[Collection entries]

>>>

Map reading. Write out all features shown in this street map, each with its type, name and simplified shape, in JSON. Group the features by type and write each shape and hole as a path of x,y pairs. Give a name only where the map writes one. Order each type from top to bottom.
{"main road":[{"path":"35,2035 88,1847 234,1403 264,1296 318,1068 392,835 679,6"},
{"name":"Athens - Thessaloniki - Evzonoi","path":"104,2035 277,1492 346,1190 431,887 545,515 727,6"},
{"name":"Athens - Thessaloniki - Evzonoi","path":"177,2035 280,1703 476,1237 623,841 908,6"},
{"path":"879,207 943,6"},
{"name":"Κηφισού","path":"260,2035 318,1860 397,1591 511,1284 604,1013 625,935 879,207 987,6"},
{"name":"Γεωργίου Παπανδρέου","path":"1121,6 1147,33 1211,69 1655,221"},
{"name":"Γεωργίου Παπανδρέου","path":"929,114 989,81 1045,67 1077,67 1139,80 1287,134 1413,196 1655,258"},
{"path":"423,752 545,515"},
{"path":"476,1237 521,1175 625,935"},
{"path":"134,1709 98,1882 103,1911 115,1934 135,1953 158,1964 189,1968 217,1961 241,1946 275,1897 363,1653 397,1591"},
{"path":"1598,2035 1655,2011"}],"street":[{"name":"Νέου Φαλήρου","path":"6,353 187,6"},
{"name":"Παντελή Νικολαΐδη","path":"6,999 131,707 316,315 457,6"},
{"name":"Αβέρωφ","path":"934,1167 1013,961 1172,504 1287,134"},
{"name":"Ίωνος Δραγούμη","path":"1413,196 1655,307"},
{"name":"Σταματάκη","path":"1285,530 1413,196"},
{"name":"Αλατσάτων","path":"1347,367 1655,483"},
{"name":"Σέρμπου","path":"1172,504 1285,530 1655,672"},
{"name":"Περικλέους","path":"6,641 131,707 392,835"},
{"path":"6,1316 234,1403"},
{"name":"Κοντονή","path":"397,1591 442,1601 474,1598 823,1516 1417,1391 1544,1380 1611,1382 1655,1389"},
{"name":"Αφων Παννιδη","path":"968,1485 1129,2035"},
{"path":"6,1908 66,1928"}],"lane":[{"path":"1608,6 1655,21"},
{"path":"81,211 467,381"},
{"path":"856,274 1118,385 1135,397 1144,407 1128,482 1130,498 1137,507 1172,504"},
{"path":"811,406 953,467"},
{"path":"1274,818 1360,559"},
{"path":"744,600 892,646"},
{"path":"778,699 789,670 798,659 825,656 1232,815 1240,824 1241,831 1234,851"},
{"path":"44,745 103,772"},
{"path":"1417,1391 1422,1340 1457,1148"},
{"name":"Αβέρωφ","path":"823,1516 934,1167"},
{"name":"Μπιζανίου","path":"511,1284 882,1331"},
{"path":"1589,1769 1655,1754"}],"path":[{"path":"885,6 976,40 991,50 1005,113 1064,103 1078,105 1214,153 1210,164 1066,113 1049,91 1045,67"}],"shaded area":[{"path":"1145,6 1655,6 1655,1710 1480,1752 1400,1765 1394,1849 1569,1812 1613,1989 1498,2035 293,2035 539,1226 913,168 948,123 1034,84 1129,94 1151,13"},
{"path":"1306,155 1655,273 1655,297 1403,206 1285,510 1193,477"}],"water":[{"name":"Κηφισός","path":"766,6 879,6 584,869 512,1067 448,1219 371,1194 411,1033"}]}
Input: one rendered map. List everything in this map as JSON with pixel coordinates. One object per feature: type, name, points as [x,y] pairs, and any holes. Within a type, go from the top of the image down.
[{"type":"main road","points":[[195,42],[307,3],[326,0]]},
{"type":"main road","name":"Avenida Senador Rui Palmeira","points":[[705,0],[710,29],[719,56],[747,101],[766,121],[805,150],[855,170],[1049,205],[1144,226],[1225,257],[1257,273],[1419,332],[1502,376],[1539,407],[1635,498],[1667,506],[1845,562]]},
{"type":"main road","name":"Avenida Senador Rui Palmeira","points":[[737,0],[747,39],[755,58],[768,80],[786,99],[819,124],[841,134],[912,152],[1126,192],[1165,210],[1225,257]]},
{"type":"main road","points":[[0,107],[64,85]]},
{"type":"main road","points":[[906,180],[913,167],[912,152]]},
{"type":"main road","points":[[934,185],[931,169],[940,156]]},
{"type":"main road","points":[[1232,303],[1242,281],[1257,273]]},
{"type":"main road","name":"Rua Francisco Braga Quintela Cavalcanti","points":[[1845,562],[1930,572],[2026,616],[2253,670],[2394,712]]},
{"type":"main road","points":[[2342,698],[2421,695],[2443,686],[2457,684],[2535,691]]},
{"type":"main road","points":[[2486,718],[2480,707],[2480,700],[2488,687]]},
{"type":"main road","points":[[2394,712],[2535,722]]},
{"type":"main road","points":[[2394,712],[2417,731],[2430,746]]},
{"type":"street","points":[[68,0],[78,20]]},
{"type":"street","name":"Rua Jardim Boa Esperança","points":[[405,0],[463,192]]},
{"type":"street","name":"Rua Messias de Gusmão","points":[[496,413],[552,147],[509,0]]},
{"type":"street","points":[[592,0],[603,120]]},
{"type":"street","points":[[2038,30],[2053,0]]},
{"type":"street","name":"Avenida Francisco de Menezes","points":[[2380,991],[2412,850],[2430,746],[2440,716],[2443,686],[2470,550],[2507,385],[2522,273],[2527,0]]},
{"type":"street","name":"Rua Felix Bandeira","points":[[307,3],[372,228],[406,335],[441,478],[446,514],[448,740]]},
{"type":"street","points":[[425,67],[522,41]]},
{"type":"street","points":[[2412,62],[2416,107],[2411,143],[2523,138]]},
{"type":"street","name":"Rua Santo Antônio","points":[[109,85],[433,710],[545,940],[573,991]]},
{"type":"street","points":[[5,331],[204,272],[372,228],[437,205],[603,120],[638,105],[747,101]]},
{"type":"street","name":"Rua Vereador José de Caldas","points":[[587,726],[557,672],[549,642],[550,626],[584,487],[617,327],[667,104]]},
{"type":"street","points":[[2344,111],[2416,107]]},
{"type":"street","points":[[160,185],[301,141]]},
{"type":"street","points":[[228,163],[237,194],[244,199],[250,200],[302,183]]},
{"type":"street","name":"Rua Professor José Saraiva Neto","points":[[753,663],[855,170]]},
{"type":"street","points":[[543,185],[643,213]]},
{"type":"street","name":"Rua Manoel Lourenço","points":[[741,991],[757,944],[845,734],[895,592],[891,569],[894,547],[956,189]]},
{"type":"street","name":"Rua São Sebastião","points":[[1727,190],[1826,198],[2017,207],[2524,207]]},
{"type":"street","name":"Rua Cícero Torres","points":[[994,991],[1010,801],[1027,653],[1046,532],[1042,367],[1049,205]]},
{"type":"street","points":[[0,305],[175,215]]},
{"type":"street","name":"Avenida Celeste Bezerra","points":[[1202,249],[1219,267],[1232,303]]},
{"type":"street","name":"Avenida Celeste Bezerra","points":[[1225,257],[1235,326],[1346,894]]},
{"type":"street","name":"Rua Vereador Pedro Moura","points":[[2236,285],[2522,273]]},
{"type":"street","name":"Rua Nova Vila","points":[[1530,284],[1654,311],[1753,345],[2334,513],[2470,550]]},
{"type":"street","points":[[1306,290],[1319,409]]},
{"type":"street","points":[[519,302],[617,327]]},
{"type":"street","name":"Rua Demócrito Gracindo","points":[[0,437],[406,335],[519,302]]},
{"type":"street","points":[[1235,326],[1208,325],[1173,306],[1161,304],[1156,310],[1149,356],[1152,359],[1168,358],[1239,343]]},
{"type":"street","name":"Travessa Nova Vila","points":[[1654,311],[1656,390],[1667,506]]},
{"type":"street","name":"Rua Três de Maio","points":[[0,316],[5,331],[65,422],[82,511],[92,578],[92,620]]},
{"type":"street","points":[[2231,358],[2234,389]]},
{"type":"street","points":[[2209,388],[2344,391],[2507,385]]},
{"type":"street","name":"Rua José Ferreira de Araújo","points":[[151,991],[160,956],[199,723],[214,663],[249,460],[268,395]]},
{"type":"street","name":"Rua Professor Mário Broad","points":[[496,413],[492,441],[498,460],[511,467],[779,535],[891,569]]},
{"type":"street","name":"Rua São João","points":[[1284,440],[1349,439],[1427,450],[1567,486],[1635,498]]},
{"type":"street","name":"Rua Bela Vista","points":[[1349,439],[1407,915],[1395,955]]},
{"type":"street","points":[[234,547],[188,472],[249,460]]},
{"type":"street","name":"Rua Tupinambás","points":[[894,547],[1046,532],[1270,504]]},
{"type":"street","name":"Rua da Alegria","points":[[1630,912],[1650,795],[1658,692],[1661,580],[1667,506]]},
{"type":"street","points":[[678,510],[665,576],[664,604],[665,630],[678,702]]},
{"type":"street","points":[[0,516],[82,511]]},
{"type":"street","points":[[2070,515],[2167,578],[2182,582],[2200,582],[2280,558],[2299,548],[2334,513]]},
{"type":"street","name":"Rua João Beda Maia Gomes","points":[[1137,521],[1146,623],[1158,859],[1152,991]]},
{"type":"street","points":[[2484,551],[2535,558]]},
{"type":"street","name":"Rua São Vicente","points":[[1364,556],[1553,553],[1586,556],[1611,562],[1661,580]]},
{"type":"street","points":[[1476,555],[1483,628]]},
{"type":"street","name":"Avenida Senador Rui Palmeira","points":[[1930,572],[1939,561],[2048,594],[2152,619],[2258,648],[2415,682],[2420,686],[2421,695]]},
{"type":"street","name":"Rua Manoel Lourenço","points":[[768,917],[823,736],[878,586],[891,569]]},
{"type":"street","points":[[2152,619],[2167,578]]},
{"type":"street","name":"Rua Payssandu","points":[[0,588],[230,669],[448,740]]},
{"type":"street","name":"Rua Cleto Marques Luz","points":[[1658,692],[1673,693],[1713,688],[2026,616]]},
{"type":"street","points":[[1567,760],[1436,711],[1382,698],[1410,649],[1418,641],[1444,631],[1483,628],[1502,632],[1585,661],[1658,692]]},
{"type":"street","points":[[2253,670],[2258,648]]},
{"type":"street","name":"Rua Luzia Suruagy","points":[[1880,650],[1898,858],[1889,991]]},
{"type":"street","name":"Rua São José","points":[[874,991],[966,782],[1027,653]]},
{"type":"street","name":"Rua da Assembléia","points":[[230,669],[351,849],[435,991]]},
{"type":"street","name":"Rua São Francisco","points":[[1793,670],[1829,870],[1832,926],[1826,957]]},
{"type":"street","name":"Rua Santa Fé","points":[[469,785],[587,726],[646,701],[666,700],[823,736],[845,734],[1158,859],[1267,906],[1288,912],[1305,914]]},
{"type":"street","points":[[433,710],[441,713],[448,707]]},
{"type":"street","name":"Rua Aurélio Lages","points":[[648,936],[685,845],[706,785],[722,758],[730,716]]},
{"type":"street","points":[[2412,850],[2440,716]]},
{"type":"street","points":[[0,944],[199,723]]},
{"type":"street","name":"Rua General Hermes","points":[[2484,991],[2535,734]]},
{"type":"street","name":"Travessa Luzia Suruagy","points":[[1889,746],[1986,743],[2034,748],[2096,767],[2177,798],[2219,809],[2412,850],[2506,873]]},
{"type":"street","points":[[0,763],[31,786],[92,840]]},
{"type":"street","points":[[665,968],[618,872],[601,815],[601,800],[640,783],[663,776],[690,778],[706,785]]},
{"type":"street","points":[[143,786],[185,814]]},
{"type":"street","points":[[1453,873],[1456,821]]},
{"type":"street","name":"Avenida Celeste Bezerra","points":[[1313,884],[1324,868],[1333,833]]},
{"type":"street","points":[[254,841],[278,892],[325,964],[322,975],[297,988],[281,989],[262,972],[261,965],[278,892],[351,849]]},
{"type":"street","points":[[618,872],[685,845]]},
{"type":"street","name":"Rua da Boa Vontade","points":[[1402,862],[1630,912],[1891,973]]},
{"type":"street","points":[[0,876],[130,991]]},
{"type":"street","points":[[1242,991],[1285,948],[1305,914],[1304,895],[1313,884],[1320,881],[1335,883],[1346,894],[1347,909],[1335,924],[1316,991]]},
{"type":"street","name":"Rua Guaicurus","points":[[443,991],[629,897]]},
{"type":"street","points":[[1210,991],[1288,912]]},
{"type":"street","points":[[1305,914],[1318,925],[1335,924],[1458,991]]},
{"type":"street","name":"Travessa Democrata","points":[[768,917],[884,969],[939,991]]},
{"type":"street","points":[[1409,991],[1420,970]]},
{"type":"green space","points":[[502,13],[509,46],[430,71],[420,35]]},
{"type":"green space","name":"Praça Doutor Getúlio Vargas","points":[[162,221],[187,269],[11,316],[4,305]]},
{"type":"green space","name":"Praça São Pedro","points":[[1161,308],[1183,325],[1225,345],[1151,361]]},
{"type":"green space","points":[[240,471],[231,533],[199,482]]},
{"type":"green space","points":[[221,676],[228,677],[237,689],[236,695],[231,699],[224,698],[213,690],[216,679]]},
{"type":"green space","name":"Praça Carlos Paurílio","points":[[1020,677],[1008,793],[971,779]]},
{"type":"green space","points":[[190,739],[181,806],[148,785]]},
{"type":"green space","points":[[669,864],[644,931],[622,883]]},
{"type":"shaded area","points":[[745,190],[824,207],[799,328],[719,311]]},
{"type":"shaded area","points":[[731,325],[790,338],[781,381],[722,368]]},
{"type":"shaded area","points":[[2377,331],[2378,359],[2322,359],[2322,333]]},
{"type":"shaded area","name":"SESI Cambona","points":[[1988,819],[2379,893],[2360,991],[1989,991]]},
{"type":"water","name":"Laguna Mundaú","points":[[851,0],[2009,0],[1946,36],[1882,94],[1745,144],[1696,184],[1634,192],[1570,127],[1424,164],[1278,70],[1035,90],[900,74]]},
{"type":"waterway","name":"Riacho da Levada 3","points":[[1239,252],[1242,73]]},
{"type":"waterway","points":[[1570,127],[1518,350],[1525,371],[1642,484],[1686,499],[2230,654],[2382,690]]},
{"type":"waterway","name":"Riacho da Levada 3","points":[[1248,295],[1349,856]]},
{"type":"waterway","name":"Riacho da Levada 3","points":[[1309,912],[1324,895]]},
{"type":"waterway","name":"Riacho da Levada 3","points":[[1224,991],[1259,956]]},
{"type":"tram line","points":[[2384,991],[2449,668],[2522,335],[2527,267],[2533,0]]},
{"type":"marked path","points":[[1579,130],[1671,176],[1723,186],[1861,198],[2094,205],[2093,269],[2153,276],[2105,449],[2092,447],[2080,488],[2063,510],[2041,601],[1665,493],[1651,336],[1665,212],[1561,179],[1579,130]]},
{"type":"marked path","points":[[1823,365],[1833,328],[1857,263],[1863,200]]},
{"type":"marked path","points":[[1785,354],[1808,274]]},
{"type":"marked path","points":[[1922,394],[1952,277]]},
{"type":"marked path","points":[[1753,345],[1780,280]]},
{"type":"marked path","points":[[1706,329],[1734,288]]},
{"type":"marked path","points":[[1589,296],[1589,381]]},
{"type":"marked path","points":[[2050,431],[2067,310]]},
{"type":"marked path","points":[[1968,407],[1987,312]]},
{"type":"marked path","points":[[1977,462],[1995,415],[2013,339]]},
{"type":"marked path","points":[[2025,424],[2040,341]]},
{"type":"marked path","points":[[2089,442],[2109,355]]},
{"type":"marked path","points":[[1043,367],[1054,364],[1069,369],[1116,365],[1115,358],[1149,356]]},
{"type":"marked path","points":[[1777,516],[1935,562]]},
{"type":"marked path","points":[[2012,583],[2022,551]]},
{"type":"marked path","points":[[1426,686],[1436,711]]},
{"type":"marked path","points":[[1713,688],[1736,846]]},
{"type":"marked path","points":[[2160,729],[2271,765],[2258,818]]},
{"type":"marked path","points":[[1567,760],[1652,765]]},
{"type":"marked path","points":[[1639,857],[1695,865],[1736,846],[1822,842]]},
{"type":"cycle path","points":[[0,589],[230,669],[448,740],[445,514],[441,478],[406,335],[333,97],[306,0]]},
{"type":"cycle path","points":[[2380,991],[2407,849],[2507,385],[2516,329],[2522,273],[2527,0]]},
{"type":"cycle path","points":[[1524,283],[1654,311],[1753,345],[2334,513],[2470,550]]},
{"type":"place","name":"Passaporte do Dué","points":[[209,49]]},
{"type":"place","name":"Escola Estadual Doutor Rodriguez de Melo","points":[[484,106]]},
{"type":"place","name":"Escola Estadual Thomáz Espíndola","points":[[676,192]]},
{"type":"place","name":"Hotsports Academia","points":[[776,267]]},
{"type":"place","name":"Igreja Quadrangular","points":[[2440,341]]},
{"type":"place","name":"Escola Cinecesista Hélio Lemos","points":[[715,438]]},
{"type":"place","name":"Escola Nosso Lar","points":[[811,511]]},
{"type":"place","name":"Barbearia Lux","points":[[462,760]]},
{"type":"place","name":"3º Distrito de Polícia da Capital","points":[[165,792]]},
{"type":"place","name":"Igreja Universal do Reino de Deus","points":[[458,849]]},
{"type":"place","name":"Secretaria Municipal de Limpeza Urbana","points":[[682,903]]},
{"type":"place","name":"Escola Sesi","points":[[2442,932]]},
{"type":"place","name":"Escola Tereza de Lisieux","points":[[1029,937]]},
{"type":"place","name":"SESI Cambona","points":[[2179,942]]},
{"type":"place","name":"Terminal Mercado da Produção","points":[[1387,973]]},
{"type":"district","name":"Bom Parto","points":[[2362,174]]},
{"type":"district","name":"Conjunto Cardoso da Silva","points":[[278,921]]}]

<<<

» **Task prompt**:
Return every line from the entries above that contains the word "Celeste".

» **The answer**:
{"type":"street","name":"Avenida Celeste Bezerra","points":[[1202,249],[1219,267],[1232,303]]},
{"type":"street","name":"Avenida Celeste Bezerra","points":[[1225,257],[1235,326],[1346,894]]},
{"type":"street","name":"Avenida Celeste Bezerra","points":[[1313,884],[1324,868],[1333,833]]},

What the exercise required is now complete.